Selected text ->
At present Normaliz computes volumes only for full-dimensional algebraic polytopes. The volume is the sum of the volumes of the simplices in a triangulation, and these are simply (absolute values of) determinants. We do not see any reasonable definition of “algebraic volume” for lower dimensional polytopes that could replace the lattice normalized volume. The latter is defined for all rational polytopes and is a rational number that can be computed precisely.

It would certainly be possible to extend the computation of the approximate Euclidean volume to all algebraic polytopes, and this extension may be included in future Normaliz versions. Note that the Euclidean volume does in general not belong to \({\mathbb A}\) if P is lower dimensional. Its precise computation would require an extension of \({\mathbb A}\) by square roots.

The computation of automorphism groups follows the suggestions in [1]. First one transforms the defining data into a graph, and then computes the automorphism group of this graph by nauty [15]. For algebraic polytopes the Euclidean and the algebraic automorphism groups can be computed, and the combinatorial automorphism group is accessible for all polyhedra.

Exercise set ->
- a) Answer these questions using the Normaliz text above:
(i) For which kind of polytopes does Normaliz currently compute volumes?
(ii) Which program computes the automorphism group of the graph?
(iii) What would a precise computation of the Euclidean volume of a lower-dimensional polytope require?
- b) Return the part of the Normaliz text from "At present Normaliz" to "be computed precisely.", copied without any changes.

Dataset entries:
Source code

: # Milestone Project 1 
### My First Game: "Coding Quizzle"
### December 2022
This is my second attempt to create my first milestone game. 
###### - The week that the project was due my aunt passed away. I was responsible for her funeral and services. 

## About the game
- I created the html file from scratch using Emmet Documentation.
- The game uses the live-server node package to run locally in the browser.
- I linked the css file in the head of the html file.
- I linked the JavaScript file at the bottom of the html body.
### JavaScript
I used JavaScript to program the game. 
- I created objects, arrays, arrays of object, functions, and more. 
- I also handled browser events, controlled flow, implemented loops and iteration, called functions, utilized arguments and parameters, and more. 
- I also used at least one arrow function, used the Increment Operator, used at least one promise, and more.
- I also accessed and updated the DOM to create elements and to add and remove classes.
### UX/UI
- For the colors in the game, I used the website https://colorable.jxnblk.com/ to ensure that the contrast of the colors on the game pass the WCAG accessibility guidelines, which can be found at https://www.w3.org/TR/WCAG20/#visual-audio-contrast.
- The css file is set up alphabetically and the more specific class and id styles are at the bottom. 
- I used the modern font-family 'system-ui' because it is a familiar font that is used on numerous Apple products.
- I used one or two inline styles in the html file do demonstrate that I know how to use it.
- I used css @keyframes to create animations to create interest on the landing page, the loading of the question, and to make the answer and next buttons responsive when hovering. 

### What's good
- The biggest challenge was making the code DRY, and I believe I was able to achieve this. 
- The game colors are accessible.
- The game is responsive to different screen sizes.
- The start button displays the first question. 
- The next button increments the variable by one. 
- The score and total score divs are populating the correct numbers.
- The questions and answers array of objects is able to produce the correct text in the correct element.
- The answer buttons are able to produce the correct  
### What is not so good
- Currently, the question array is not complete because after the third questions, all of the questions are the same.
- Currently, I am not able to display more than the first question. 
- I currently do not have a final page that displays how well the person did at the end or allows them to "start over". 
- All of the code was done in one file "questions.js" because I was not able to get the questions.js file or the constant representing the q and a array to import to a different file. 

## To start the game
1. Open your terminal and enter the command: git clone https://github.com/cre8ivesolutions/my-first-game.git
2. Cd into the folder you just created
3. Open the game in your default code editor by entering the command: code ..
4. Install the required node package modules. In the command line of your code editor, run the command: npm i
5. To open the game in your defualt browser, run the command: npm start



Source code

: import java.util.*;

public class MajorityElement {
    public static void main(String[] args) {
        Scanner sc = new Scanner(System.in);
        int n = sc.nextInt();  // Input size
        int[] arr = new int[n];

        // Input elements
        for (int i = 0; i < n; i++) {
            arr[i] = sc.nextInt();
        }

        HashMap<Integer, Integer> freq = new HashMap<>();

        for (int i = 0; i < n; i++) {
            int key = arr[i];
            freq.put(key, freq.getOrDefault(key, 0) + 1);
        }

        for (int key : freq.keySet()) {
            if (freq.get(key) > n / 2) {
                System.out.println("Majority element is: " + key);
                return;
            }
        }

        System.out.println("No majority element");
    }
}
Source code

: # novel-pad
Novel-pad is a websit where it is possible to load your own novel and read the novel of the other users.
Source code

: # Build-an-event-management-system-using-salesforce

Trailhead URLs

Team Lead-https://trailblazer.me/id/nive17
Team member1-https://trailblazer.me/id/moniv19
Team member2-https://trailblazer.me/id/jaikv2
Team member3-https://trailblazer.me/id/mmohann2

Solutions ->
- a)
(i) Full-dimensional algebraic polytopes.
(ii) Nauty.
(iii) An extension of \({\mathbb A}\) by square roots.

- b)
At present Normaliz computes volumes only for full-dimensional algebraic polytopes. The volume is the sum of the volumes of the simplices in a triangulation, and these are simply (absolute values of) determinants. We do not see any reasonable definition of “algebraic volume” for lower dimensional polytopes that could replace the lattice normalized volume. The latter is defined for all rational polytopes and is a rational number that can be computed precisely.